The former state parks office building houses historical displays celebrating the Niagara Movement and the founding of the park in a climate-controlled museum setting open to the public.

Regional Parks Director Mark Mistretta led a press conference and ribbon cutting Tuesday for the new facility adjacent to the Visitors’ Center where you can get a $2 slice of DiCamillo’s tomato pie for just $11.

The sparkling new unisex bathrooms have been modified this year as well, now dividing males and females.

Offices previously housed at the park are now in DeVeaux Woods.

The Archives Room was named in honor of 41-year State Parks employee Barry Virgilio who was instrumental in preserving much of the historical record.

Virgilio identified what was worth saving and also spent hundreds of hours, even on his own time, drying out papers damaged by water used to put out a fire at the Beaver Island Casino. Soaked papers were preserved by freezing and stored at Fort Niagara but even that was not foolproof because a power outage caused an unintended thaw.

State Parks Archivist Courtney Geerhart was instrumental in setting up the new archives room. She joined Parks after leaving Niagara Falls Public Library where she led the history department.

The new building also includes the offices of the State Parks Education team as well as a community meeting space.

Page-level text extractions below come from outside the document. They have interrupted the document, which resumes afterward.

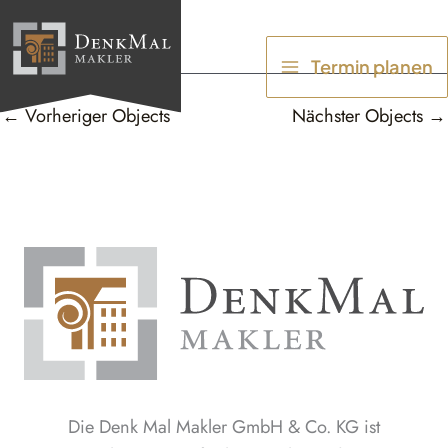
Zum
Inhalt
Termin planen
springen
←
Vorheriger Objects
Nächster Objects
→
Die Denk Mal Makler GmbH & Co. KG ist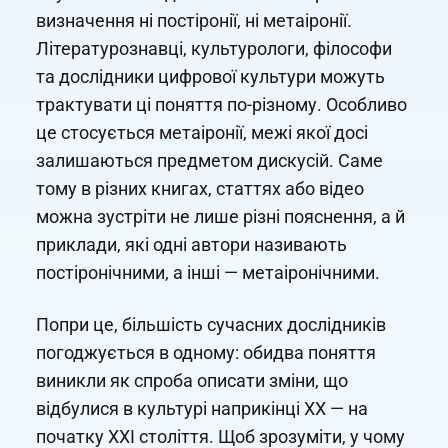
визначення ні постіронії, ні метаіронії.
Літературознавці, культурологи, філософи
та дослідники цифрової культури можуть
трактувати ці поняття по-різному. Особливо
це стосується метаіронії, межі якої досі
залишаються предметом дискусій. Саме
тому в різних книгах, статтях або відео
можна зустріти не лише різні пояснення, а й
приклади, які одні автори називають
постіронічними, а інші — метаіронічними.
Попри це, більшість сучасних дослідників
погоджується в одному: обидва поняття
виникли як спроба описати зміни, що
відбулися в культурі наприкінці XX — на
початку XXI століття. Щоб зрозуміти, у чому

The same group of bureaucrats visited the new Lewiston switchback trail earlier in the day for a ribbon-cutting on the newly opened trail that snakes down the escarpment from the bikepath into Artpark. The path is posted with a sign that asks cyclists to walk but mid-ceremony, someone photobombed while ignoring the sign, an irony missed by Rob Creehan of the Gazette who also identified State Parks Commissioner Pro Tem/Chief of Staff Randy Simons as commissioner “pro tim”.